Everything about his human visage is sharp, and in this light, I could swear on the work of the lapidarist who carved it.

He takes my face into his ice-cold hands, drilling the brilliant hue of his gaze into my vision until the world is cherry-dipped.

“Stay,” he sings, and oh, how I want to. Right now, I couldn’t imagine being anywhere else. I can’t remember if anywhere or anyone else exists.

His hands meander down my arms, fingertips just barely brushing my skin.

They move in paths paved by the water still pouring from above.

They dance, and in time, they leap to new locations.

They come to cup the curves of my hips, gently slipping beneath the saturated fabric.

He’s climbing my rib cage with touch, inching upward until I respond with a gasp.

His lips curl like parchment set alight at the edges.

Such a captivating smirk has taken residence on his face, a smirk that makes me want more of what caused it.

However, he only shakes his head and pulls away.

I can’t breathe. I’ve forgotten how to use the muscles in my diaphragm, and even if I were to remember, there would be no air to take in.

If it isn’t exhaled by him, it ceases to exist. I am molten, and I will melt into the ground without his hands holding me up.
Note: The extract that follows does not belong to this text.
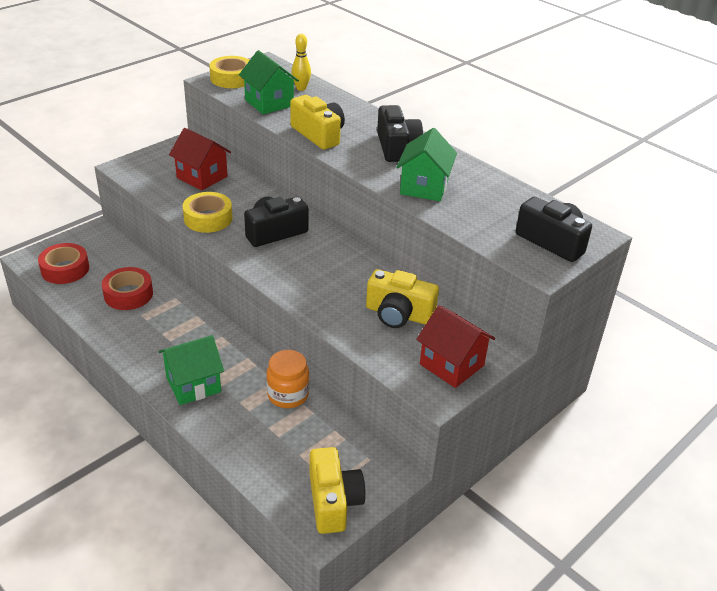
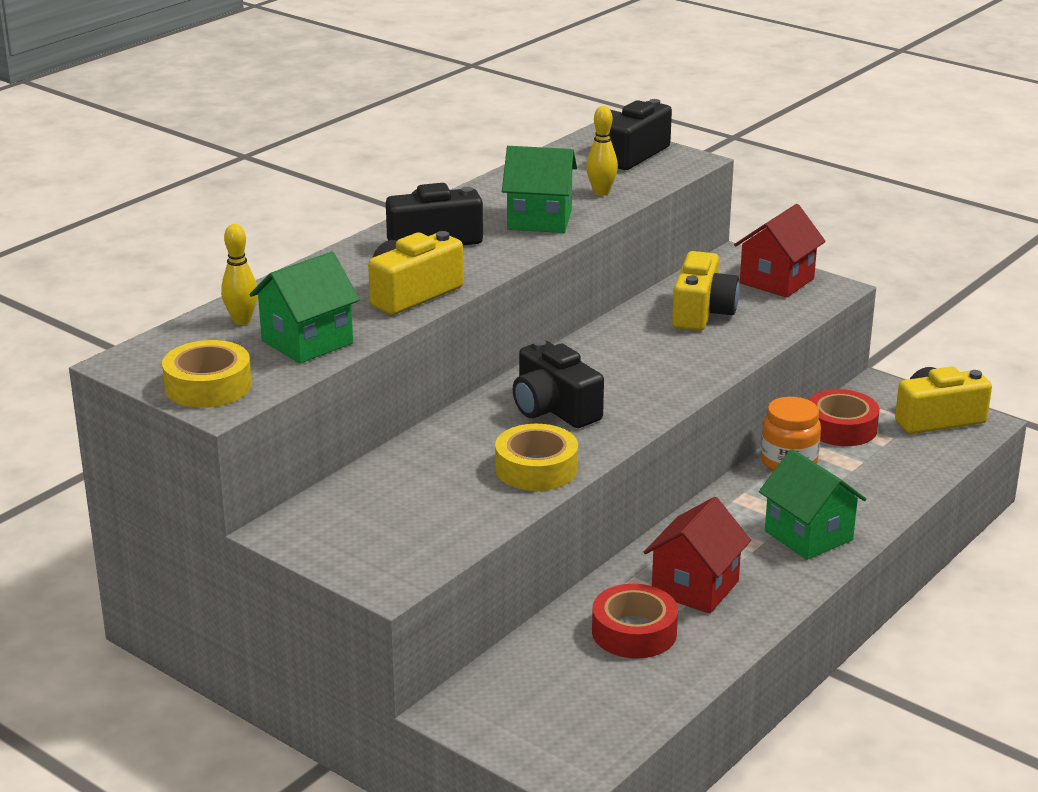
camera: 95 degrees left, 10 degrees down
(65, 269) = (589, 720): red tape -> red tape (841, 428)
(202, 177) = (405, 493): red house -> red house (695, 587)
(472, 218) = (601, 192): none -> yellow bowling pin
I’d rather dissolve into obscurity than go another second as a ship on rough seas, navigating alone in the night.

Jasper is my North Star.

I need him. I need him. I need him.

The gentlest thunderclap rumbles the ground, an earthquake for which he is the epicenter. I follow the vibration, blind in the darkness but trusting in my true sight. He backtracks into the gloom until all I see is his red-shifting wavelengths.

“Stay with me, Clara Lovecroft,” he says.

Tendrils of vermilion guide the plant life.

Vines tango with smoke swirls, all of them coiling my arms and legs.

Jasper rushes forward like a gust of wind, his lips crashing into mine.

A supernova detonates in my chest. A lightning strike cleaves the sky in distant but perfect alignment with the rapidly closing space between us.